*** Opening SOURCE MATERIAL ***

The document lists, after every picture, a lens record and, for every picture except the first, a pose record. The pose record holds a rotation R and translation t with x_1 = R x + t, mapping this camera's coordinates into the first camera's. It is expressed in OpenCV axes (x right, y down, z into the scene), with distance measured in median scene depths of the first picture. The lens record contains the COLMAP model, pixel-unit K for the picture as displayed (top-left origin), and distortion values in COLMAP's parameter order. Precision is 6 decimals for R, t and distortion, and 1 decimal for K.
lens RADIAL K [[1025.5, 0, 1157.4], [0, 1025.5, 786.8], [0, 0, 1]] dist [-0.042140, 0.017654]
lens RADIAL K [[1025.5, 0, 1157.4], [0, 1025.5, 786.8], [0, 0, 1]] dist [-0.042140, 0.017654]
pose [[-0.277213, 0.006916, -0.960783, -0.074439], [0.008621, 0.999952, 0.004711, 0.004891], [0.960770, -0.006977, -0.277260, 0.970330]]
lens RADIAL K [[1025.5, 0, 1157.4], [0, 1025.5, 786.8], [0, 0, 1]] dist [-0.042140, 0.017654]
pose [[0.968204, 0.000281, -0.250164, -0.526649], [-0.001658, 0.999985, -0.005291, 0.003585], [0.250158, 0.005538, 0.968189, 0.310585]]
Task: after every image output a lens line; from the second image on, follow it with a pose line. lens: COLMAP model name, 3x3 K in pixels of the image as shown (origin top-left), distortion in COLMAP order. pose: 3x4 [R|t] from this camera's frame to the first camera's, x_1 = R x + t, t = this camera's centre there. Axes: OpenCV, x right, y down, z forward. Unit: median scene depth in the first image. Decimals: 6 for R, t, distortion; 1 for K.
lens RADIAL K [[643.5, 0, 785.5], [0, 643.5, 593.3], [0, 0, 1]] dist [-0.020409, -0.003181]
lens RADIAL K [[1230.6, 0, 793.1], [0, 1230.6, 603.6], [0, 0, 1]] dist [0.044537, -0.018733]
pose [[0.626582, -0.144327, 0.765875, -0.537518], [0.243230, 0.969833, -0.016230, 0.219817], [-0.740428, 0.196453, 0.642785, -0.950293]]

*** Closing SOURCE MATERIAL ***

> _PROMPT_
Each record should come back exactly as written.

> _COMPLETED EXERCISE_
The document lists, after every picture, a lens record and, for every picture except the first, a pose record. The pose record holds a rotation R and translation t with x_1 = R x + t, mapping this camera's coordinates into the first camera's. It is expressed in OpenCV axes (x right, y down, z into the scene), with distance measured in median scene depths of the first picture. The lens record contains the COLMAP model, pixel-unit K for the picture as displayed (top-left origin), and distortion values in COLMAP's parameter order. Precision is 6 decimals for R, t and distortion, and 1 decimal for K.
lens RADIAL K [[1025.5, 0, 1157.4], [0, 1025.5, 786.8], [0, 0, 1]] dist [-0.042140, 0.017654]
lens RADIAL K [[1025.5, 0, 1157.4], [0, 1025.5, 786.8], [0, 0, 1]] dist [-0.042140, 0.017654]
pose [[-0.277213, 0.006916, -0.960783, -0.074439], [0.008621, 0.999952, 0.004711, 0.004891], [0.960770, -0.006977, -0.277260, 0.970330]]
lens RADIAL K [[1025.5, 0, 1157.4], [0, 1025.5, 786.8], [0, 0, 1]] dist [-0.042140, 0.017654]
pose [[0.968204, 0.000281, -0.250164, -0.526649], [-0.001658, 0.999985, -0.005291, 0.003585], [0.250158, 0.005538, 0.968189, 0.310585]]
Task: after every image output a lens line; from the second image on, follow it with a pose line. lens: COLMAP model name, 3x3 K in pixels of the image as shown (origin top-left), distortion in COLMAP order. pose: 3x4 [R|t] from this camera's frame to the first camera's, x_1 = R x + t, t = this camera's centre there. Axes: OpenCV, x right, y down, z forward. Unit: median scene depth in the first image. Decimals: 6 for R, t, distortion; 1 for K.
lens RADIAL K [[643.5, 0, 785.5], [0, 643.5, 593.3], [0, 0, 1]] dist [-0.020409, -0.003181]
lens RADIAL K [[1230.6, 0, 793.1], [0, 1230.6, 603.6], [0, 0, 1]] dist [0.044537, -0.018733]
pose [[0.626582, -0.144327, 0.765875, -0.537518], [0.243230, 0.969833, -0.016230, 0.219817], [-0.740428, 0.196453, 0.642785, -0.950293]]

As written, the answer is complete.